▶ _Excerpt_:
──────────────────────────────

Non-United States Holders

The following is a summary of certain U.S. federal income tax consequences that will apply to Non-U.S. Holders of the Notes. The term “Non-U.S. Holder” means a beneficial owner of a Note that is a foreign corporation or nonresident alien.

Non-U.S. Holders should consult their own tax advisors to determine the U.S. federal, state and local and any foreign tax consequences of purchasing, holding or disposing of the Notes that may be relevant to them.

Payment with Respect to the Notes. All payments on the Notes made to a Non-U.S. Holder, and any gain realized on a sale, exchange or redemption of the Notes, will be exempt from U.S. income and withholding tax, provided that:

(i) such Non-U.S. Holder does not own, actually or constructively, 10 percent or more of the total combined voting power of all classes of the Citigroup Funding stock entitled to vote, and is not a controlled foreign corporation related, directly or indirectly, to Citigroup Funding through stock ownership;

(ii) the beneficial owner of a Note certifies on IRS Form W-8BEN (or successor form), under penalties of perjury, that it is not a U.S. person and provides its name and address or otherwise satisfies applicable documentation requirements; and

(iii) such payments and gain are not effectively connected with the conduct by such Non-U.S. Holder of a trade or business in the United States.

──────────────────────────────

▶ _Excerpted records_:
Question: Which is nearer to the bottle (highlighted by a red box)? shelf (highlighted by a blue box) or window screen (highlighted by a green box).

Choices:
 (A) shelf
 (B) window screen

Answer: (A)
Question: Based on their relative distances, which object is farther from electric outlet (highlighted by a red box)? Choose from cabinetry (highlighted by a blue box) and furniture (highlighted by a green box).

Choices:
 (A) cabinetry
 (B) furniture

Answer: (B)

──────────────────────────────

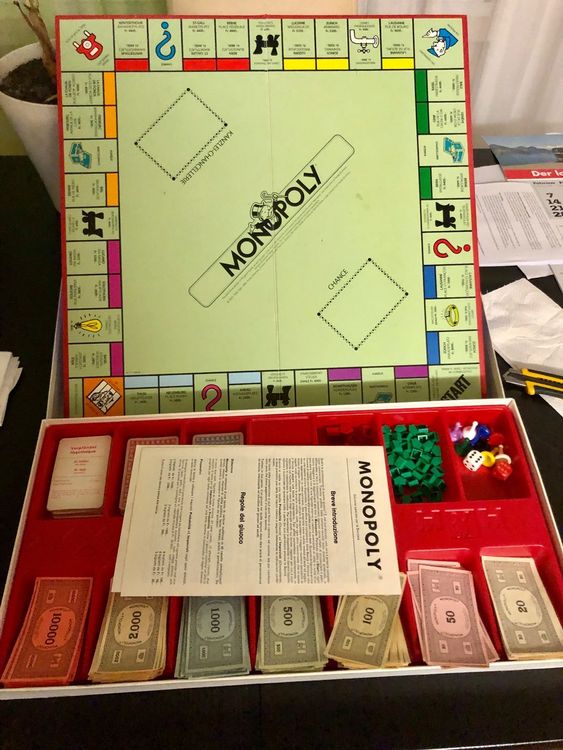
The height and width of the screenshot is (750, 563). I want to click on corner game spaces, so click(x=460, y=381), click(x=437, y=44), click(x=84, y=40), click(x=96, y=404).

──────────────────────────────

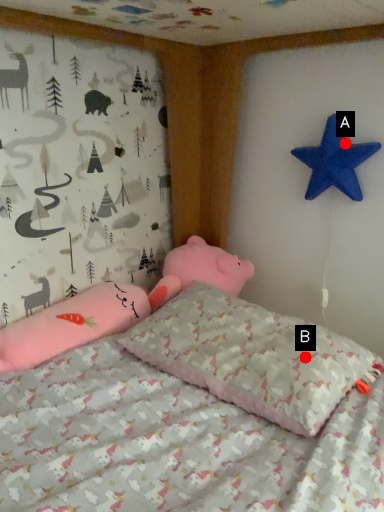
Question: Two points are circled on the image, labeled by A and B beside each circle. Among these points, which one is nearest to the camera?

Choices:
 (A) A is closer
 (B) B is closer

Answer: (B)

──────────────────────────────

▶ _What to work on_:
1. Using the summary of tax consequences for Non-U.S. Holders, decide whether each statement below agrees with it: (a) a Non-U.S. Holder is a beneficial owner of a Note that is a foreign corporation or nonresident alien; (b) the exemption requires the beneficial owner to certify its status on IRS Form W-9; (c) the exemption covers payments and gain that are effectively connected with a U.S. trade or business. Answer yes or no for each and quote the words of the summary that decide it.
2. Carry on the summary of tax consequences for Non-U.S. Holders from the point where it stops, writing one paragraph in the same style.

▶ _Your written answers_:
1.
(a) Yes: "The term “Non-U.S. Holder” means a beneficial owner of a Note that is a foreign corporation or nonresident alien."
(b) No: "certifies on IRS Form W-8BEN (or successor form), under penalties of perjury, that it is not a U.S. person"
(c) No: "such payments and gain are not effectively connected with the conduct by such Non-U.S. Holder of a trade or business in the United States."

2.
If a Non-U.S. Holder of the Notes is engaged in a trade or business in the United States, and if interest on the Notes is effectively connected with the conduct of such trade or business (and, if required by an applicable income tax treaty, attributable to a permanent establishment in the United States), the Non-U.S. Holder, although exempt from the withholding tax discussed in the preceding paragraphs, generally will be subject to regular U.S. federal income tax on interest and on any gain realized on the sale, exchange or redemption of the Notes in the same manner as if it were a U.S. Holder. In lieu of the certificate described in clause (ii) of the second preceding paragraph, such a Non-U.S. Holder will be required to provide to the withholding agent a properly executed IRS Form W-8ECI (or successor form) in order to claim an exemption from withholding tax.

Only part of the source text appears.